[Saved entries]
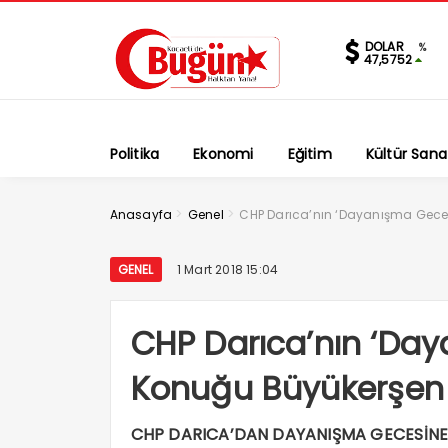
DOLAR
%
47,5752
Politika
Ekonomi
Eğitim
Kültür Sana
>
>
Anasayfa
Genel
CHP Darıca’nın ‘Dayanışma Gece
GENEL
1 Mart 2018 15:04
CHP Darıca’nın ‘Da
Konuğu Büyükerşen
CHP DARICA’DAN DAYANIŞMA GECESİNE DA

TASK STATEMENT
Copy out the items above, renaming every "Anasayfa" to "Ana Sayfa" and leaving all other text unchanged. Omit the pictures.

TASK ANSWER
DOLAR
%
47,5752
Politika
Ekonomi
Eğitim
Kültür Sana
>
>
Ana Sayfa
Genel
CHP Darıca’nın ‘Dayanışma Gece
GENEL
1 Mart 2018 15:04
CHP Darıca’nın ‘Da
Konuğu Büyükerşen
CHP DARICA’DAN DAYANIŞMA GECESİNE DA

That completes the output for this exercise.